Correlation Between Ab Small and Voya High
Can any of the company-specific risk be diversified away by investing in both Ab Small and Voya High at the same time? Although using a correlation coefficient on its own may not help to predict future stock returns, this module helps to understand the diversifiable risk of combining Ab Small and Voya High into the same portfolio, which is an essential part of the fundamental portfolio management process.
By analyzing existing cross correlation between Ab Small Cap and Voya High Yield, you can compare the effects of market volatilities on Ab Small and Voya High and check how they will diversify away market risk if combined in the same portfolio for a given time horizon. You can also utilize pair trading strategies of matching a long position in Ab Small with a short position of Voya High. Check out your portfolio center. Please also check ongoing floating volatility patterns of Ab Small and Voya High.

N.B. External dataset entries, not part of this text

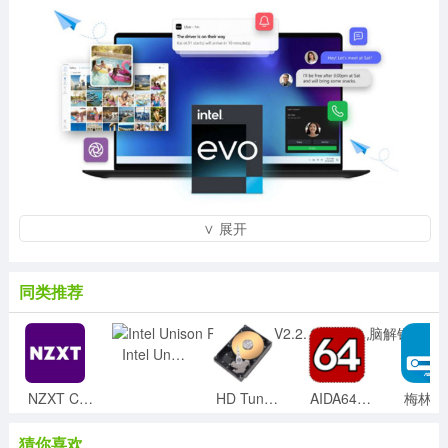
∨ 展开
【解锁安装教程】
最后我们再来说说如何安装zjpChina大佬的修改版，
同类推荐
如果大家的电脑是最新的Win11，那么可以下载微软商店
版
如果是Win10，那么接着往下看
Intel Unison PC Win10 V2.2.2132.0 电脑解锁版
首先下载上面链接里面的解锁版压缩包，解压后就是
两个文件
NZXT CAM(电脑监控软件)v4.0.11中文版
HD Tune Prov5.75 中文版
AIDA64中文破解版(附序列号及使用说明)
梅林固
猜你喜欢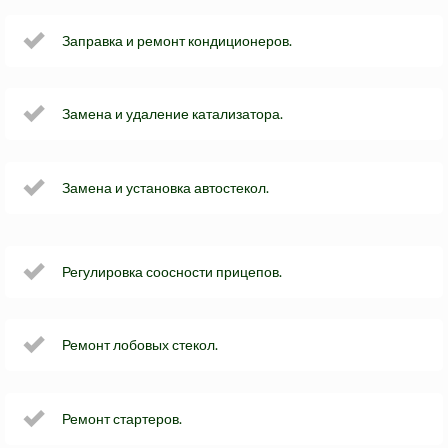
Заправка и ремонт кондиционеров.
Замена и удаление катализатора.
Замена и установка автостекол.
Регулировка соосности прицепов.
Ремонт лобовых стекол.
Ремонт стартеров.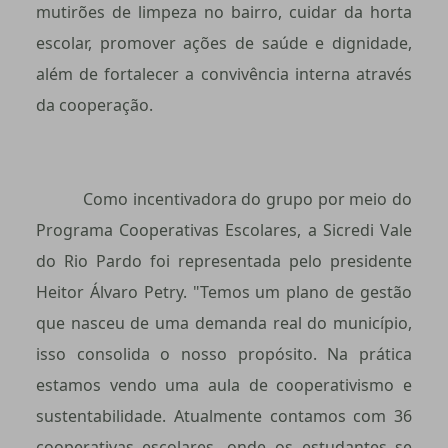
mutirões de limpeza no bairro, cuidar da horta
escolar, promover ações de saúde e dignidade,
além de fortalecer a convivência interna através
da cooperação.
Como incentivadora do grupo por meio do
Programa Cooperativas Escolares, a Sicredi Vale
do Rio Pardo foi representada pelo presidente
Heitor Álvaro Petry. "Temos um plano de gestão
que nasceu de uma demanda real do município,
isso consolida o nosso propósito. Na prática
estamos vendo uma aula de cooperativismo e
sustentabilidade. Atualmente contamos com 36
cooperativas escolares, onde os estudantes se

Diversification Opportunities for Ab Small and Voya High
Very poor diversification
The 3 months correlation between SCYVX and Voya is 0.84. Overlapping area represents the amount of risk that can be diversified away by holding Ab Small Cap and Voya High Yield in the same portfolio, assuming nothing else is changed. The correlation between historical prices or returns on Voya High Yield and Ab Small is a relative statistical measure of the degree to which these equity instruments tend to move together. The correlation coefficient measures the extent to which returns on Ab Small Cap are associated (or correlated) with Voya High. Values of the correlation coefficient range from -1 to +1, where. The correlation of zero (0) is possible when the price movement of Voya High Yield has no effect on the direction of Ab Small i.e., Ab Small and Voya High go up and down completely randomly.

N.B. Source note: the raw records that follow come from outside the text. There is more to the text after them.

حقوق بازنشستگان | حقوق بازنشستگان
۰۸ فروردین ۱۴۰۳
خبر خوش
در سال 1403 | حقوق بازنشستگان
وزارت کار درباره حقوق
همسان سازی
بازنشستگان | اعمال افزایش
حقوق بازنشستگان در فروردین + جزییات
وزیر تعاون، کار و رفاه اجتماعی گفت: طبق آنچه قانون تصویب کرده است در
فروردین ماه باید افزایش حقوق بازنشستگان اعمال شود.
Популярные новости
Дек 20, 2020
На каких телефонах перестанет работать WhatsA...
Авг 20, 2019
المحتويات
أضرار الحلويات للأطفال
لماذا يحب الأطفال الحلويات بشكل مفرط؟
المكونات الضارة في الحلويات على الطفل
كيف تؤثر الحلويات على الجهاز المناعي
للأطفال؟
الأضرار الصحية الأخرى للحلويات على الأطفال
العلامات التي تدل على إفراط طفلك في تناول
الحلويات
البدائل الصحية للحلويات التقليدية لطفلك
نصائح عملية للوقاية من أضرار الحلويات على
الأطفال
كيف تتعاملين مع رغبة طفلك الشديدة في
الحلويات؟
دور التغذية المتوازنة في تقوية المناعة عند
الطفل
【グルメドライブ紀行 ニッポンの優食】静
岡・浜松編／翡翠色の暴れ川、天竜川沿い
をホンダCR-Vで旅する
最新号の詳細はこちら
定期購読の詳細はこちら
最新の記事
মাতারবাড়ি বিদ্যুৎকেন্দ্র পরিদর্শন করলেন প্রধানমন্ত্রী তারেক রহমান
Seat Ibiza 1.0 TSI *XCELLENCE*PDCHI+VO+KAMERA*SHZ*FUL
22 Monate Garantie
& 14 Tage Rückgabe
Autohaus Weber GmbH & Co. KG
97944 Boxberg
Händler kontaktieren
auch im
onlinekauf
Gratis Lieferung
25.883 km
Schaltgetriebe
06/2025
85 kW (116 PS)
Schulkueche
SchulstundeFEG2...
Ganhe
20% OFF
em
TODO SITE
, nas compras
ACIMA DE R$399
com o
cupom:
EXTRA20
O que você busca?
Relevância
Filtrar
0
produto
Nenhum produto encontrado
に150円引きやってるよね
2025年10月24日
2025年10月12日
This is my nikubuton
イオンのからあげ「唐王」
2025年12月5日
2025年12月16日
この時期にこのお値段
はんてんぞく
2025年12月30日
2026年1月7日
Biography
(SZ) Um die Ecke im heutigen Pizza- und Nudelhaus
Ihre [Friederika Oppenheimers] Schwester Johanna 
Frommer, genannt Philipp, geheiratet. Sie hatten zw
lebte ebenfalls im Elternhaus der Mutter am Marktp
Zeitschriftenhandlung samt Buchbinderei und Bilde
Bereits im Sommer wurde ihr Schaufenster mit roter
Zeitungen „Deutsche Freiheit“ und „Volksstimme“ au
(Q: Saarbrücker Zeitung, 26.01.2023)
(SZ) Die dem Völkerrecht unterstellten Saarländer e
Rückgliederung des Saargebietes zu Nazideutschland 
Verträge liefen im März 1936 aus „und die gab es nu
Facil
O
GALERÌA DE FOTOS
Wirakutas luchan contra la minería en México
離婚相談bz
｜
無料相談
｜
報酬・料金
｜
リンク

Pair Corralation between Ab Small and Voya High
Assuming the 90 days horizon Ab Small Cap is expected to generate 8.54 times more return on investment than Voya High. However, Ab Small is 8.54 times more volatile than Voya High Yield. It trades about 0.08 of its potential returns per unit of risk. Voya High Yield is currently generating about 0.26 per unit of risk. If you would invest 1,373 in Ab Small Cap on September 15, 2024 and sell it today you would earn a total of 182.00 from holding Ab Small Cap or generate 13.26% return on investment over 90 days.

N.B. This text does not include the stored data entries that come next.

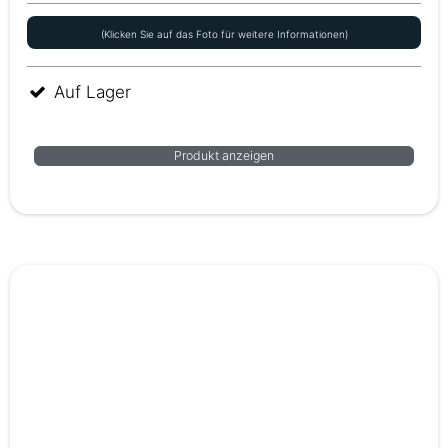
(Klicken Sie auf das Foto für weitere Informationen)
Auf Lager
Produkt anzeigen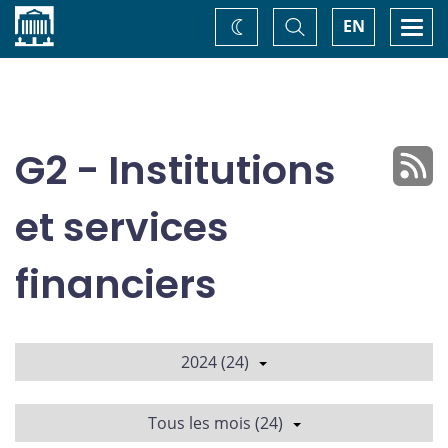
Accueil
Basculer
Togg
EN
Changez
la
navi
recherche
de
thème
G2 - Institutions
et services
financiers
2024 (24)
Tous les mois (24)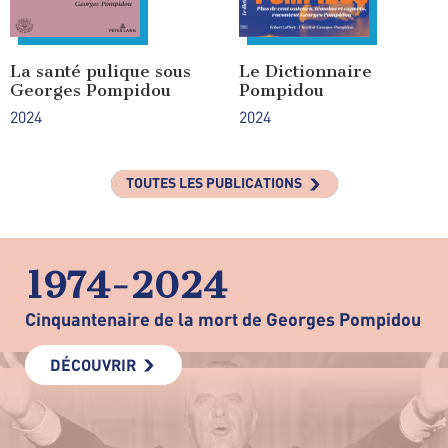
La santé pulique sous
Le Dictionnaire
Georges Pompidou
Pompidou
2024
2024
TOUTES LES PUBLICATIONS
1974-2024
Cinquantenaire de la mort de Georges Pompidou
DÉCOUVRIR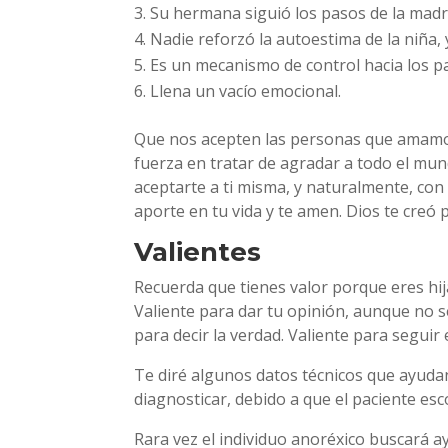
Su hermana siguió los pasos de la madre
Nadie reforzó la autoestima de la niña, 
Es un mecanismo de control hacia los p
Llena un vacío emocional.
Que nos acepten las personas que amamos 
fuerza en tratar de agradar a todo el mu
aceptarte a ti misma, y naturalmente, con 
aporte en tu vida y te amen. Dios te creó 
Valientes
Recuerda que tienes valor porque eres hij
Valiente para dar tu opinión, aunque no se
para decir la verdad. Valiente para seguir 
Te diré algunos datos técnicos que ayudan
diagnosticar, debido a que el paciente es
Rara vez el individuo anoréxico buscará ay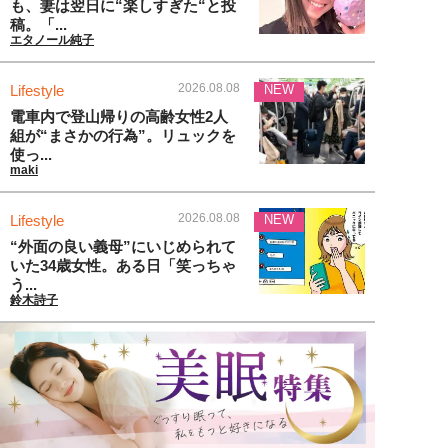
も、妻は翌日に“楽しすぎた“と投
稿。「...
エタノール純子
2026.08.08
Lifestyle
NEW
電車内で登山帰りの高齢女性2人
組が“まさかの行為”。リュックを
使っ...
maki
2026.08.08
Lifestyle
NEW
“外面の良い義母”にいじめられて
いた34歳女性。ある日「笑っちゃ
う...
鈴木詩子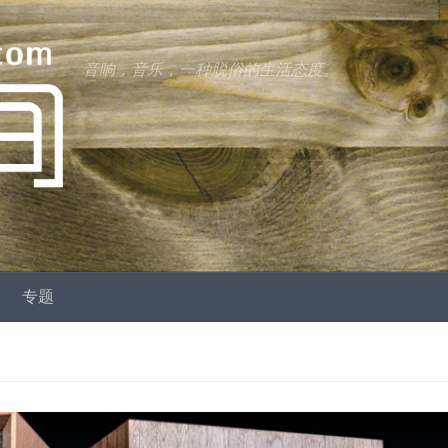
音响，音乐，一种脱俗的生活态度。
专题
us
ext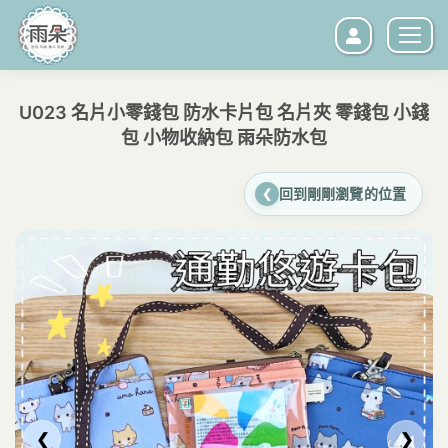
U023 名片小零錢包 防水卡片包 名片夾 零錢包 小錢
包 小物收納包 雨朵防水包
您在這裡：
回到剛剛瀏覽的位置
❮
❮
❯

Time Period | 3 Months [change] |
Direction | Moves Together |
Strength | Strong |
Accuracy | 100.0% |
Values | Daily Returns |
Ab Small Cap vs. Voya High Yield
Performance |
Timeline |
Ab Small Cap |
Voya High Yield |
Ab Small and Voya High Volatility Contrast
Predicted Return Density |
Returns |
Pair Trading with Ab Small and Voya High
The main advantage of trading using opposite Ab Small and Voya High positions is that it hedges away some unsystematic risk. Because of two separate transactions, even if Ab Small position performs unexpectedly, Voya High can make up some of the losses. Pair trading also minimizes risk from directional movements in the market. For example, if an entire industry or sector drops because of unexpected headlines, the short position in Voya High will offset losses from the drop in Voya High's long position.Ab Small vs. Small Cap Core | Ab Small vs. Aquagold International | Ab Small vs. Morningstar Unconstrained Allocation | Ab Small vs. Thrivent High Yield |
Voya High vs. T Rowe Price | Voya High vs. Commonwealth Global Fund | Voya High vs. Issachar Fund Class | Voya High vs. Ab Small Cap |
Check out your portfolio center.Note that this page's information should be used as a complementary analysis to find the right mix of equity instruments to add to your existing portfolios or create a brand new portfolio. You can also try the Insider Screener module to find insiders across different sectors to evaluate their impact on performance.